CHAT → CHAT (Normalize)
Parse and reserialize to normalize formatting:
use talkbank_transform::normalize_chat;
let normalized = normalize_chat(source, &parser)?;
normalize_chat lives in
crates/talkbank-transform/src/pipeline/convert.rs.
Validation + Roundtrip Cache Lifecycle
The following diagram shows the full validation and roundtrip pipeline, including the cache layer:
flowchart TD
file["CHAT file"]
cache{"Cache\nhit?"}
parse["Parse\n(tree-sitter → AST)"]
validate["Validate\n(per-file → per-utterance →\nmain tier → dependent tiers)"]
rt{"Roundtrip\nflag?"}
ser1["Serialize → CHAT text"]
reparse["Reparse CHAT text"]
ser2["Serialize again"]
cmp{"Two\nserializations\nmatch?"}
store["Store in cache\n(SQLite)"]
pass["Pass"]
fail["Fail"]
cached["Return cached result"]
file --> cache
cache -->|miss| parse --> validate --> rt
cache -->|hit| cached
rt -->|yes| ser1 --> reparse --> ser2 --> cmp
rt -->|no| store --> pass
cmp -->|yes| store
cmp -->|no| fail
Streaming Parse
For large files or interactive use, the transform crate supports streaming parse where utterances are processed incrementally rather than loading the entire AST into memory.
Caching
The transform layer integrates with a file-system cache. Validation results are keyed by content hash, so unchanged files skip re-validation. Cache location is platform-specific: ~/Library/Caches/talkbank-chat/ (macOS), ~/.cache/talkbank-chat/ (Linux), %LocalAppData%\talkbank-chat\ (Windows).

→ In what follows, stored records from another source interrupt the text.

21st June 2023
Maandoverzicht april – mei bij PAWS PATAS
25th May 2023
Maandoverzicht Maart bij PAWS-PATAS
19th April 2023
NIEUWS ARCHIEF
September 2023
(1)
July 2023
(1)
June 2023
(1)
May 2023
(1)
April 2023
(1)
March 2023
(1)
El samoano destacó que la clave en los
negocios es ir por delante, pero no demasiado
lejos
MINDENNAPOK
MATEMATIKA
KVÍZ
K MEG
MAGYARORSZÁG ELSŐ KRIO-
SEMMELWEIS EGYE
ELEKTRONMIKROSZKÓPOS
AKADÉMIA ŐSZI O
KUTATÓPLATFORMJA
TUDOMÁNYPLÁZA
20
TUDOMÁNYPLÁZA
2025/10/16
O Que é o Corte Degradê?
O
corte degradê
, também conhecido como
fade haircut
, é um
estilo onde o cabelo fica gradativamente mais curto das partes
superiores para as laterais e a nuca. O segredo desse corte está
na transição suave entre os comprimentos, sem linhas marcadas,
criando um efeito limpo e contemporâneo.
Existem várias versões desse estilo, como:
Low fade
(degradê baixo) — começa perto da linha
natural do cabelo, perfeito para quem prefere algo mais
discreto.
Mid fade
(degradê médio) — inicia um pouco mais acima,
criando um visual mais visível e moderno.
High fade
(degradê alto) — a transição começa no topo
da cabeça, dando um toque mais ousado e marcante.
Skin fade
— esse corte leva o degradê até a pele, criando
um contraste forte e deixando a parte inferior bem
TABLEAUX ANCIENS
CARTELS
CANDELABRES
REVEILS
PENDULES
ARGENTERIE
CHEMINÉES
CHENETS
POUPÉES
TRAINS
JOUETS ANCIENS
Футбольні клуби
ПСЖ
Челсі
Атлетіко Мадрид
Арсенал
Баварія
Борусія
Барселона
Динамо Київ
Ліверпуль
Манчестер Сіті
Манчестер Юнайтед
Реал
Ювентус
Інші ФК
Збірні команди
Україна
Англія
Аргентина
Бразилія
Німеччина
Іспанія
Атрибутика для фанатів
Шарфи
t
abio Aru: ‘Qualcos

Use --force to bypass the cache for specific paths.
Error Collection
Pipelines use the ErrorSink trait for error reporting. Callers can provide:
- A collecting sink (gathers all diagnostics for batch output)
- A printing sink (writes diagnostics to stderr in real-time)
- A custom sink (for LSP diagnostics, JSON output, etc.)